» **Tasks to perform**:
**a)** In the text on homoglyphs below, list every letter that Example One says is a Cyrillic character in the URL.
**b)** In the text on homoglyphs below, how is the "CYRILLIC SMALL LETTER A" represented in HTML?
**c)** Using the text on homoglyphs below, explain why an adversary might create a back door username that looks like a regular user's username.

» **Selected extract**:
● ● ●

Insufficient Visual Distinction of Homoglyphs Presented to User

The product displays information or identifiers to a user, but the display mechanism does not make it easy for the user to distinguish between visually similar or identical glyphs (homoglyphs), which may cause the user to misinterpret a glyph and perform an unintended, insecure action.


Some glyphs, pictures, or icons can be semantically distinct to a program, while appearing very similar or identical to a human user. These are referred to as homoglyphs. For example, the lowercase "l" (ell) and uppercase "I" (eye) have different character codes, but these characters can be displayed in exactly the same way to a user, depending on the font. This can also occur between different character sets. For example, the Latin capital letter "A" and the Greek capital letter "Α" (Alpha) are treated as distinct by programs, but may be displayed in exactly the same way to a user. Accent marks may also cause letters to appear very similar, such as the Latin capital letter grave mark "À" and its equivalent "Á" with the acute accent.

Adversaries can exploit this visual similarity for attacks such as phishing, e.g. by providing a link to an attacker-controlled hostname that looks like a hostname that the victim trusts. In a different use of homoglyphs, an adversary may create a back door username that is visually similar to the username of a regular user, which then makes it more difficult for a system administrator to detect the malicious username while reviewing logs.


The following examples help to illustrate the nature of this weakness and describe methods or techniques which can be used to mitigate the risk.

Note that the examples here are by no means exhaustive and any given weakness may have many subtle varieties, each of which may require different detection methods or runtime controls.

Example One

The following looks like a simple, trusted URL that a user may frequently access.


However, the URL above is comprised of Cyrillic characters that look identical to the expected ASCII characters. This results in most users not being able to distinguish between the two and assuming that the above URL is trusted and safe. The "e" is actually the "CYRILLIC SMALL LETTER IE" which is represented in HTML as the character &#x435, while the "a" is actually the "CYRILLIC SMALL LETTER A" which is represented in HTML as the character &#x430. The "p", "c", and "o" are also Cyrillic characters in this example. Viewing the source reveals a URL of "http://www.еxаmрlе.соm". An adversary can utilize this approach to perform an attack such as a phishing attack in order to drive traffic to a malicious website.

● ● ●

» **Input data**:
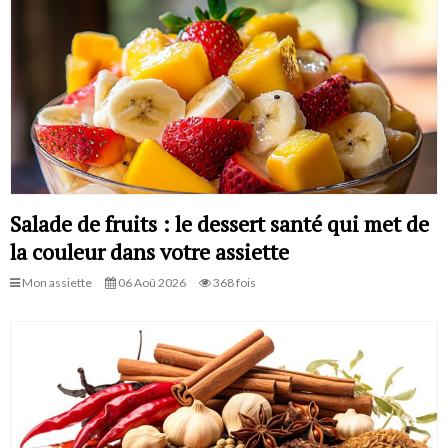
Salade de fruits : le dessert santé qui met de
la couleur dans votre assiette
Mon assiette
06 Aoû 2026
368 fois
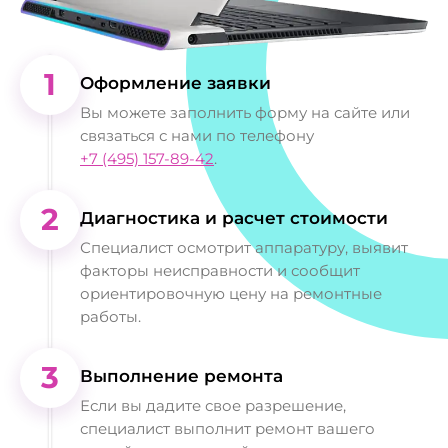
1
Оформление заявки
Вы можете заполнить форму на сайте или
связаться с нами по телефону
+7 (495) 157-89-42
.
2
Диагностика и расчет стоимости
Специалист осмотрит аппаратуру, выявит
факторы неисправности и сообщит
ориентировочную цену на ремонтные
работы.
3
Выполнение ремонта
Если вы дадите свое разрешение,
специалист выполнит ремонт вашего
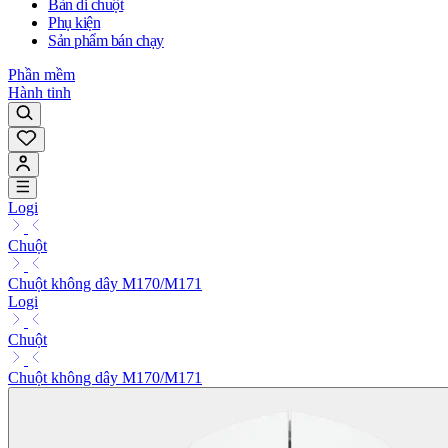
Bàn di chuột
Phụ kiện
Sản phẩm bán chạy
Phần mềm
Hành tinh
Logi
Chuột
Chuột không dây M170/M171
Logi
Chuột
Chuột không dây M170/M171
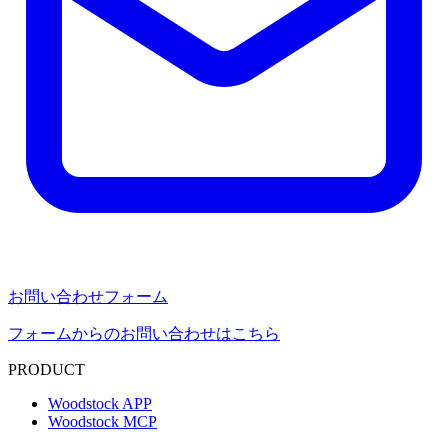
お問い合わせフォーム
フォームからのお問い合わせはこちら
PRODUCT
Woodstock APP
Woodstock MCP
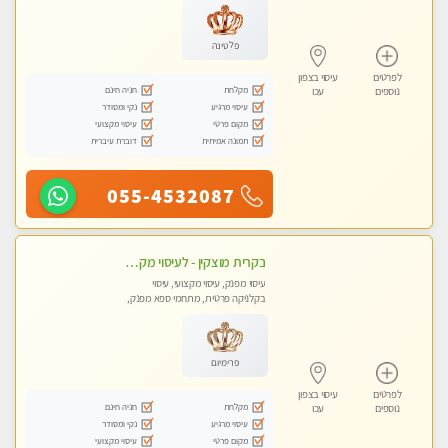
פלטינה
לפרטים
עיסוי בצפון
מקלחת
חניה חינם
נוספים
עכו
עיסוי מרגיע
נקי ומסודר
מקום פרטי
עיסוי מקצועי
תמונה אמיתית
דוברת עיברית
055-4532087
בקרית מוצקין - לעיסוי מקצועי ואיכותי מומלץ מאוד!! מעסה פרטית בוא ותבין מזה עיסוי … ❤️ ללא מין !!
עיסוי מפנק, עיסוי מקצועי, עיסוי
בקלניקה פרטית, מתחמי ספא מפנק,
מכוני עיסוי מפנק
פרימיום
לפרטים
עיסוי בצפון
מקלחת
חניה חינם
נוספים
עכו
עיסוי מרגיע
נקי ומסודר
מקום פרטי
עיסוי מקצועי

● ● ●

» **Solutions**:
**a)** e, a, p, c, o

**b)** &#x430

**c)** A visually similar username makes it harder for a system administrator to spot the malicious username when reviewing logs.